The Metric
Total agent cost divided by number of successful resolutions equals cost per resolution (CPR). For HubSpot’s outcome-priced agents — Customer Agent at $0.50/resolved, Prospecting Agent at $1.00/qualified lead — CPR is the line item on the invoice. For everyone else (token-billed Anthropic, OpenAI, Bedrock, Azure OpenAI), you compute it from a usage export. CPR is the honest measure of AI value because it normalizes across pricing models, model swaps, and prompt rewrites.
The denominator definition matters more than the numerator. “Resolution” must mean a closed case with no human handoff and no callback within 7 days. Loose definitions inflate the metric by 30–50%.
CPR = (Σ tokens_in × $/Mtoken_in
+ Σ tokens_out × $/Mtoken_out
+ Σ tool_call_cost
+ amortized_platform_fee)
/ count(resolved_cases_7d_clean)
Benchmark Ranges
Drawn from cross-industry data Q1 2026:
- Highly automated internal workflows (data lookup, ticket routing, knowledge retrieval): $0.05–$0.30 per resolution. Heavy prompt caching, small models, narrow scope.
- Customer-facing tier-1 conversations (order status, password reset, billing inquiry): $0.30–$1.50. Larger models, longer context, identity verification overhead.
- Complex multi-step workflows (claims triage, technical troubleshooting, sales qualification): $2–$10. Multi-agent orchestration, tool calls, retries.
- High-stakes advisory (financial planning, medical pre-screen, legal intake): $10–$50. Larger context, validation chains, human review.
Compare to fully loaded human cost per equivalent resolution: tier-1 voice $4–$8, tier-2 chat $6–$12, complex case $25–$80.
Optimizing the Metric
Two levers, attacked in parallel:
Improve resolution rate. Better grounding (retrieval over your KB instead of model parametric memory cuts hallucinations 60%+), better prompts with explicit acceptance criteria, fine-tuning on closed cases, model swap to a stronger reasoner for the cases the small model fails. Each percentage point of resolution rate improvement is worth roughly an equal percentage drop in CPR.
Reduce cost. Prompt caching (Anthropic, OpenAI, and Gemini all support it — typical 70–90% discount on cached prefix tokens), routing easy cases to smaller cheaper models (Haiku 4.5, GPT-5-mini, Gemini Flash), eliminating redundant tool calls, response streaming with early termination on confident answers, structured output to cut output tokens.
Common Failure Modes
- Counting deflections (no human) as resolutions — inflates CPR by 30–50% downward.
- Ignoring tool-call costs (each Salesforce SOQL through MCP is ~$0.0005 in compute) — small per call, large at scale.
- Excluding platform/license fees from the numerator.

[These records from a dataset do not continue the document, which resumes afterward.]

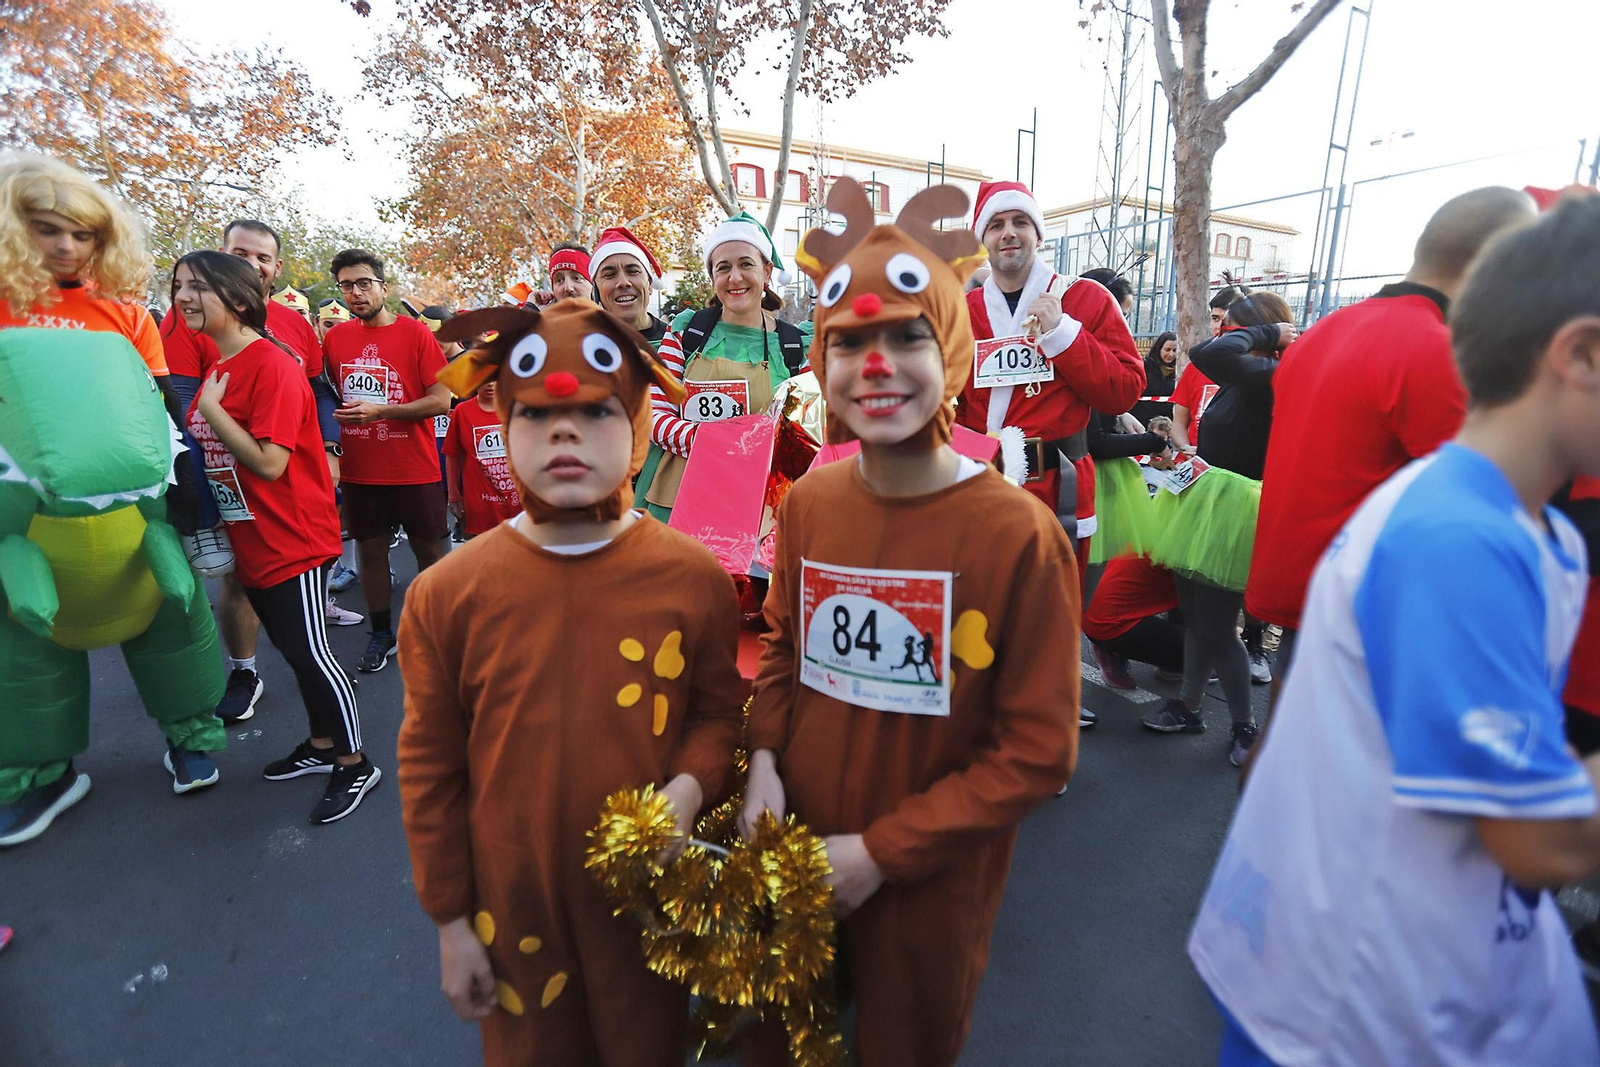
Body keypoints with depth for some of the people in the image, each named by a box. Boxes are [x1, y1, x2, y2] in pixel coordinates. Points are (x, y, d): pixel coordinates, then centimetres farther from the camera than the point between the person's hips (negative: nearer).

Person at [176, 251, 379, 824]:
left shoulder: (273, 365, -16)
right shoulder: (216, 368, 12)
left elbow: (269, 462, -22)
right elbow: (205, 449, 21)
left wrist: (209, 408, -17)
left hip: (295, 540, -9)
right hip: (251, 542, 9)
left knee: (309, 652, -5)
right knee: (293, 648, 18)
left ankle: (355, 765, 11)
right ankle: (322, 744, 34)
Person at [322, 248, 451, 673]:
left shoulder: (415, 333, -7)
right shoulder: (335, 338, 6)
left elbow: (441, 400, -12)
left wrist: (379, 411, -18)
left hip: (415, 468, -4)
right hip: (359, 470, 4)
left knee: (429, 548, 6)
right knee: (370, 550, 12)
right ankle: (381, 633, 27)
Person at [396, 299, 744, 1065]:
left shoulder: (693, 578, -15)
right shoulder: (446, 594, -15)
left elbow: (719, 709, -2)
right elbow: (429, 766, -5)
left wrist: (689, 788, -22)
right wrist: (450, 917, 1)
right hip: (514, 903, 1)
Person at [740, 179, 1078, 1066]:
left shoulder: (1019, 535, -21)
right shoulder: (805, 504, -7)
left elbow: (1037, 752, -16)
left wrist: (881, 851, -17)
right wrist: (764, 760, -10)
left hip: (928, 887, -3)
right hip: (794, 853, 4)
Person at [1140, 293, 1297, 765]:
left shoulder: (1273, 376, -18)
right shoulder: (1251, 377, 9)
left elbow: (1213, 356, -33)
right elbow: (1207, 355, 26)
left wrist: (1264, 333, -19)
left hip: (1232, 509, -10)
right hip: (1211, 500, 10)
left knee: (1217, 627, -2)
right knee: (1194, 615, 17)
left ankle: (1246, 726, 18)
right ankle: (1187, 707, 30)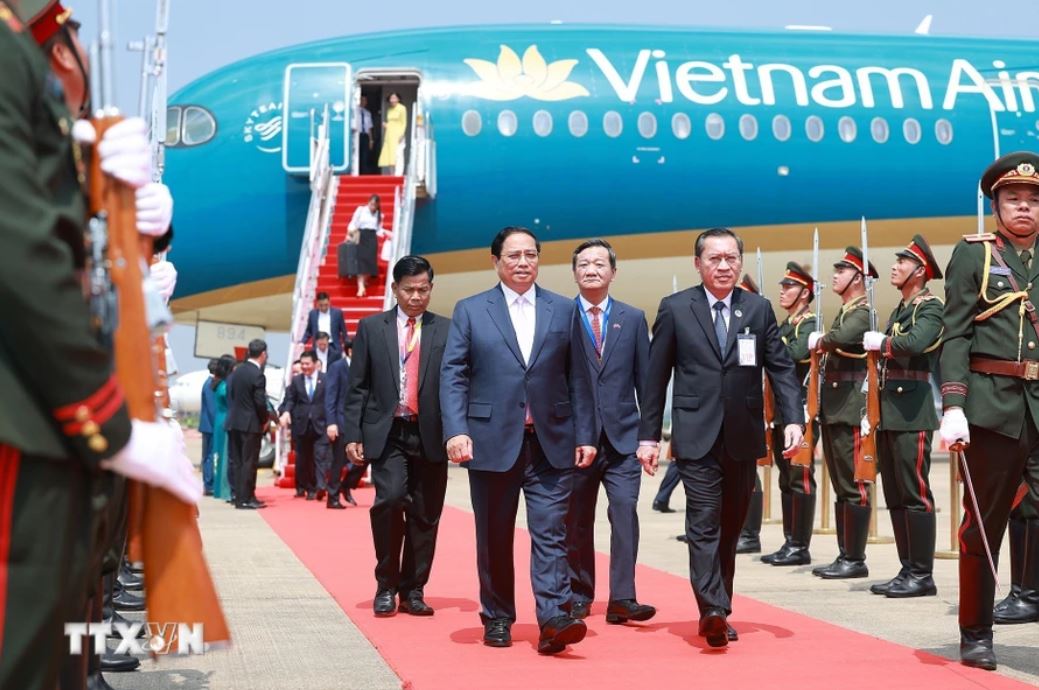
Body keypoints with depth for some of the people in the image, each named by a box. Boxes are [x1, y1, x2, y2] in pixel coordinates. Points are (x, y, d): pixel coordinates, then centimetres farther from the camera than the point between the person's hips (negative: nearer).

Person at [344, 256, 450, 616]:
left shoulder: (447, 330, 6)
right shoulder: (371, 328, 8)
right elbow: (358, 386, 7)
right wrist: (352, 434, 0)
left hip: (430, 435, 1)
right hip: (387, 433, -1)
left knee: (424, 515, 4)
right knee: (390, 499, -17)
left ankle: (413, 590, 18)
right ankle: (386, 586, -1)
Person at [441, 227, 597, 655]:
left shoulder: (564, 310, 10)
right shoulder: (469, 311, 6)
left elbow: (577, 378, 8)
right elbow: (452, 375, 0)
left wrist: (585, 435, 3)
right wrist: (456, 430, -13)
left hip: (551, 443, 1)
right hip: (492, 441, 0)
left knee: (550, 533, -7)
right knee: (494, 537, 8)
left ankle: (553, 620, -11)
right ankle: (497, 619, 19)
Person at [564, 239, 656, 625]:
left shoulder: (633, 318, 9)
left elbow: (645, 380, 9)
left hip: (623, 436, 1)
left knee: (625, 511, -10)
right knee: (576, 520, 7)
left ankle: (622, 599, -7)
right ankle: (579, 596, 19)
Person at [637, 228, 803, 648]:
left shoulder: (759, 309, 8)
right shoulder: (675, 309, 1)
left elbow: (781, 368, 5)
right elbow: (656, 376, 2)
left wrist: (793, 419, -10)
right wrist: (648, 435, -1)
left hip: (743, 438, 3)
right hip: (697, 436, -3)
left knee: (730, 528, 9)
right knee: (704, 525, -12)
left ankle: (717, 612, 19)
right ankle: (713, 610, -18)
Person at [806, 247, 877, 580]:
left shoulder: (863, 312, -11)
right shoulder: (844, 312, 20)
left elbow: (840, 337, -29)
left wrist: (818, 341, -11)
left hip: (850, 406, -10)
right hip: (833, 406, 10)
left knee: (853, 484, -6)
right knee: (840, 485, 12)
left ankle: (856, 559, -2)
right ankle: (844, 555, 18)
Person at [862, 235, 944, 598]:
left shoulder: (931, 307, -6)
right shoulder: (899, 309, 20)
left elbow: (913, 343, -26)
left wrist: (881, 342, -9)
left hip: (912, 412, -9)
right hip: (888, 412, 9)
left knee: (915, 494, -7)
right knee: (895, 497, 10)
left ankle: (922, 575, -3)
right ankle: (907, 570, 15)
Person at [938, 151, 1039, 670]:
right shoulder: (972, 254, 5)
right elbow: (956, 336, -2)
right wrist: (953, 406, -13)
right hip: (994, 406, -2)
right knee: (982, 526, 5)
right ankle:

A $50K/year Agentforce platform fee on 100K cases is $0.50/resolution before any token costs.
- Comparing CPR across teams with different denominator definitions.
Reporting Cadence
Monthly to ops leadership with rolling 30-day trend. Quarterly to CFO with year-over-year and unit-economics framing. When the metric degrades (cost up, resolution flat or down), dig within 48 hours — usually a model version change, prompt regression, or upstream data drift. When it improves, understand why and replicate across other agents.
What to Track Alongside CPR
CPR alone is gameable. Pair it with: 7-day repeat-contact rate, customer-effort score, escalation rate, and cost-per-attempted-resolution (includes failed attempts). The four numbers together tell the truth.